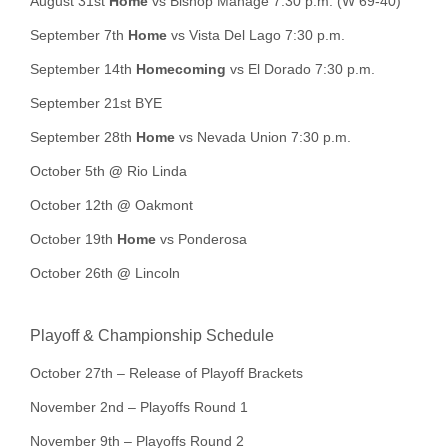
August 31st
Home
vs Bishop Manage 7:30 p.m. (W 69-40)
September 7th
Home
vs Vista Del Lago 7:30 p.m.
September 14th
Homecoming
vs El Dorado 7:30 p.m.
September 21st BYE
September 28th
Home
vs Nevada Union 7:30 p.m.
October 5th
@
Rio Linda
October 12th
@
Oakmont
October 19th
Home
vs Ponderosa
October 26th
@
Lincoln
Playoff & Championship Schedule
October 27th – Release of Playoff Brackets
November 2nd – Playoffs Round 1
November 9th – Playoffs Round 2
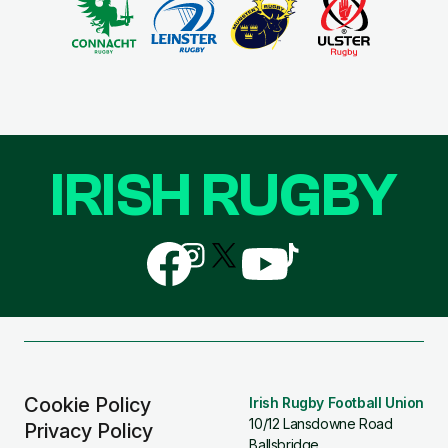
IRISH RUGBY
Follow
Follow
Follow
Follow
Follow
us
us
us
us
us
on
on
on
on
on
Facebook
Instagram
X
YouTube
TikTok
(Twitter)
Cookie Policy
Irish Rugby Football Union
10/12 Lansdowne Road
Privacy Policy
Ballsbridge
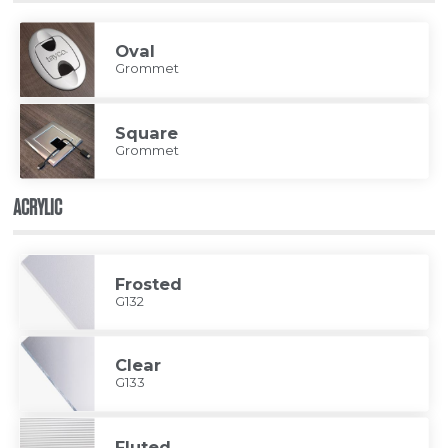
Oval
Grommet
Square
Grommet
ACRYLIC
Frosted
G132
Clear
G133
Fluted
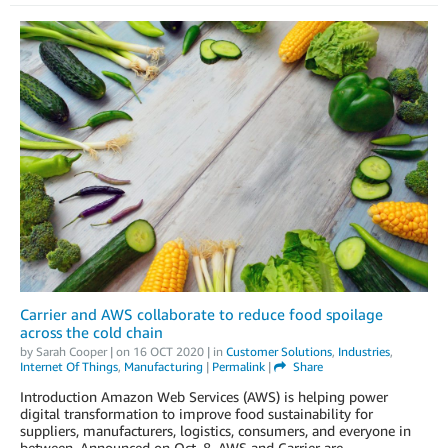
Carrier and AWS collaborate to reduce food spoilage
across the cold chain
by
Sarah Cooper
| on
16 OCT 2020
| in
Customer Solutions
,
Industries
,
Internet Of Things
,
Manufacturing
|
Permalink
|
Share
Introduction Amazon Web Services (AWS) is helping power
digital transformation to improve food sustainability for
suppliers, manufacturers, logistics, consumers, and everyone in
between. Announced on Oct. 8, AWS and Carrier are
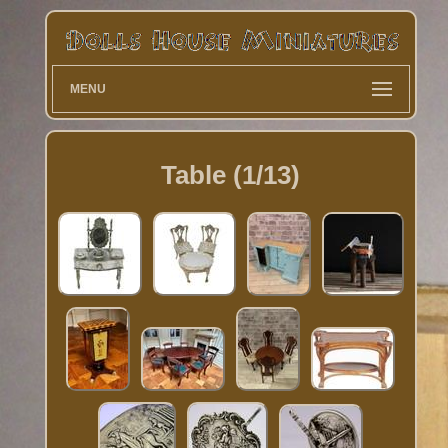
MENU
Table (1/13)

---

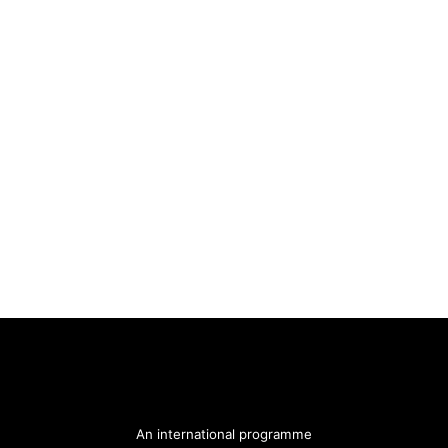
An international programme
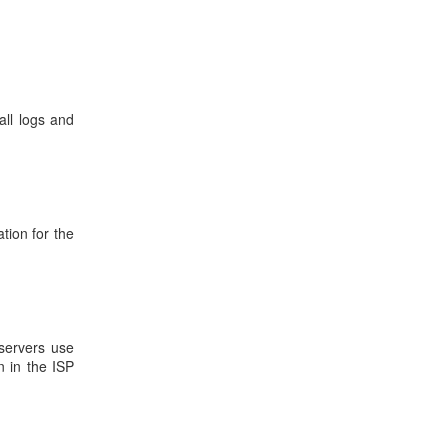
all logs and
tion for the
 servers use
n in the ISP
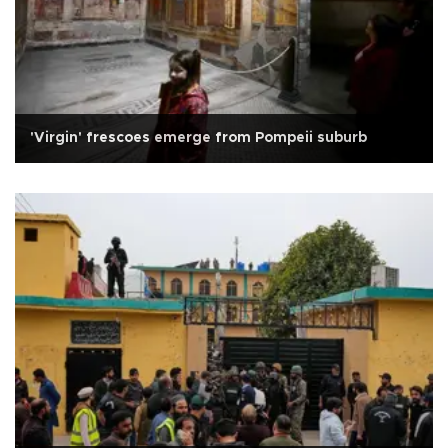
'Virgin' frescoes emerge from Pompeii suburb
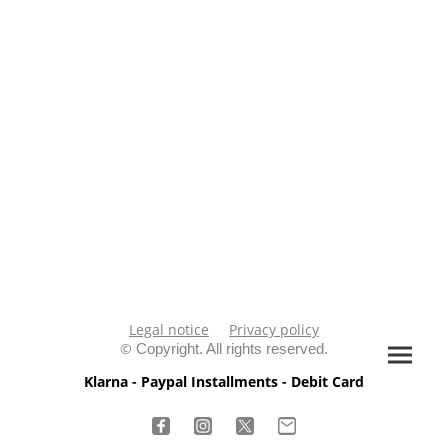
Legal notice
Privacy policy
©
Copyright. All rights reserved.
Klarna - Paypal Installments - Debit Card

PROBLEM STATEMENT » Go through the records above and return each line in which the word "food" occurs.

EXERCISE OUTPUT »
Carrier and AWS collaborate to reduce food spoilage
digital transformation to improve food sustainability for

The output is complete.